20.10 Concluding Remarks

There is a variety of GI pathology in the pediatric age group, and most of them are age-related. Several conditions can be live-threatening and need urgent action by the radiologist.

Take Home Messages

  • Conventional radiographs and ultrasound are the modalities of choice for initial imaging of the gastrointestinal tract in children.

  • Hypertrophic pyloric is diagnosed with ultrasound.

  • A “double bubble sign” on conventional radiography is seen in duodenal atresia.

  • The sonographic “whirlpool sign” confirms the diagnosis of volvulus, and a retroperitoneal position of the duodenum is highly indicative of the absence of malrotation.

  • In obstructing conditions of the lower intestine, conventional radiography can give an indication of the obstruction location.

  • Conventional radiography and ultrasound are the imaging modalities for necrotizing enterocolitis.

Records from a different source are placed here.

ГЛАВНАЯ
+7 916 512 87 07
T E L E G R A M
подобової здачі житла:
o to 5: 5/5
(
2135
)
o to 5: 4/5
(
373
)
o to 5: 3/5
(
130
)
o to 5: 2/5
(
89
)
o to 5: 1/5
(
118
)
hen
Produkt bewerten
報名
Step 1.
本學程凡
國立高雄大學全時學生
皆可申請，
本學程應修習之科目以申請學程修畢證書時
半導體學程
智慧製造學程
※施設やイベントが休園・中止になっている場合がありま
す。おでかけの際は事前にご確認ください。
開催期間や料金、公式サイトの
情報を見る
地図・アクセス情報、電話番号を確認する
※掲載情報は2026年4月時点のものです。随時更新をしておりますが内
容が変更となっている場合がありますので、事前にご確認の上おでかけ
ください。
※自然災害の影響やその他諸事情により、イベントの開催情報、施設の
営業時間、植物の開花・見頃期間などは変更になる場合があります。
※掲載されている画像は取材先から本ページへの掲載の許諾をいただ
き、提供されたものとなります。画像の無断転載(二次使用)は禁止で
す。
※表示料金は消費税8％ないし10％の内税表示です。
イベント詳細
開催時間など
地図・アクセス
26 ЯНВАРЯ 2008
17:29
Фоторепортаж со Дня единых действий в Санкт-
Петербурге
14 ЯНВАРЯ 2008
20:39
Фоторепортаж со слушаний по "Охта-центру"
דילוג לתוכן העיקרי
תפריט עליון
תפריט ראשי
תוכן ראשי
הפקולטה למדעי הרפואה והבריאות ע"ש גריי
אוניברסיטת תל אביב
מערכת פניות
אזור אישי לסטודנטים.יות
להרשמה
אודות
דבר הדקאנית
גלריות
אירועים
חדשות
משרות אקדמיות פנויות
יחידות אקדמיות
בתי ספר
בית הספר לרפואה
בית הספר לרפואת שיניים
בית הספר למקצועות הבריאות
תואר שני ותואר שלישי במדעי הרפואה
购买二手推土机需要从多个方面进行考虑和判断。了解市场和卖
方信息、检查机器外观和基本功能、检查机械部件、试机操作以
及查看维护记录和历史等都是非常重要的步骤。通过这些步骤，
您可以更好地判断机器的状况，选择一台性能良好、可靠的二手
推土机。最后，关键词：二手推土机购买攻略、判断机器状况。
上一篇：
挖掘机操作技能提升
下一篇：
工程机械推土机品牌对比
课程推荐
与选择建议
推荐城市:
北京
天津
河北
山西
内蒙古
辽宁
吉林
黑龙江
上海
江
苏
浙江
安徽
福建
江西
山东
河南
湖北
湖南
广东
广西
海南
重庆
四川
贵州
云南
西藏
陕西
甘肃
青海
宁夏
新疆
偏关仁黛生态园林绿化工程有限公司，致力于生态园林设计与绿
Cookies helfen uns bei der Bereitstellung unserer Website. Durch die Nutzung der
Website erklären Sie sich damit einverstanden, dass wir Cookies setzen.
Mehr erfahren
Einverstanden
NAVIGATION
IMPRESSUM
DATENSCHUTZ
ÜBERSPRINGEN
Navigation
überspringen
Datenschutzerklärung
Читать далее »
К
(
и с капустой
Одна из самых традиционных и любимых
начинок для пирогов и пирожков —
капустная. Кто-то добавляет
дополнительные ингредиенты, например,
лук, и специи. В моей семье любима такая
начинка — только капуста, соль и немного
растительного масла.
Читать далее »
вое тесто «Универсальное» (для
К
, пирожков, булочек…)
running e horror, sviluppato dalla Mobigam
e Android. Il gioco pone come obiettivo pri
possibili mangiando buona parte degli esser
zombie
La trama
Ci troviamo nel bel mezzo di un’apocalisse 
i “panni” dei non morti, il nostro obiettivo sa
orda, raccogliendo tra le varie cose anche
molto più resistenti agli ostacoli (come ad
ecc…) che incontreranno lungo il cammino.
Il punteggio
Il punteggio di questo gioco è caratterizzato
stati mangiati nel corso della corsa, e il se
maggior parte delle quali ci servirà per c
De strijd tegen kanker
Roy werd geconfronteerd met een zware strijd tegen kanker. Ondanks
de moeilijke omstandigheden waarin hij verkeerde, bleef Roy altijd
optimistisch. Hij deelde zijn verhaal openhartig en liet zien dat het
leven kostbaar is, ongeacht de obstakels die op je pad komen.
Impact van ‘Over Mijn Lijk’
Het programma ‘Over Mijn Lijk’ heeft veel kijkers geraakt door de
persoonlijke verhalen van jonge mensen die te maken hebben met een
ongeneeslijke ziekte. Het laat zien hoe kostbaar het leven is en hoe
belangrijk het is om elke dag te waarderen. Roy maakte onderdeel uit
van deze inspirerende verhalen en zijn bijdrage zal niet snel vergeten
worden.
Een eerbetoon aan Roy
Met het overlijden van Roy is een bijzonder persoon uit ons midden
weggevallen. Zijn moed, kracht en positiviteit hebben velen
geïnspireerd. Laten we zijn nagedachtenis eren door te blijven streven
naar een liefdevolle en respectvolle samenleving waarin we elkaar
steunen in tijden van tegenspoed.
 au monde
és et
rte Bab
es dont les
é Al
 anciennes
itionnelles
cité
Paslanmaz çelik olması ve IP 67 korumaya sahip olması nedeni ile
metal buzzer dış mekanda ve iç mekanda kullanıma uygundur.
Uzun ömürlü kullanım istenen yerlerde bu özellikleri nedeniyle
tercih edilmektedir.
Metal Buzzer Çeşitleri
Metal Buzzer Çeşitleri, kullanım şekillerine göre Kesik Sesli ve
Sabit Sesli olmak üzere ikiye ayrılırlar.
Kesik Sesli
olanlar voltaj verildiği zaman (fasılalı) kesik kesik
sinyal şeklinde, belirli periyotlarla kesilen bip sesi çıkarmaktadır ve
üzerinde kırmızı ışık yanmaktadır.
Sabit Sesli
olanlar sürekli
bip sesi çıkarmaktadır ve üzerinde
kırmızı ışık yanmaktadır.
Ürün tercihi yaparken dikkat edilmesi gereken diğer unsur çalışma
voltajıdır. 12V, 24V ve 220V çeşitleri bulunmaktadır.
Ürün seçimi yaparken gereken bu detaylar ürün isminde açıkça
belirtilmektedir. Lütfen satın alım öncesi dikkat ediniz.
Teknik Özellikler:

  • Intestinal duplication cysts are characterized by their close relation with the gastrointestinal tract and their layered appearance.

  • In older children with ileo-colic intussusception, a lead point has to be searched for.

  • Ultrasound is the imaging modality of choice in suspected appendicitis. Infants are at increased risk for appendiceal perforation.

  • Ultrasound and MRE are the modalities of choice to diagnose and monitor IBD in children.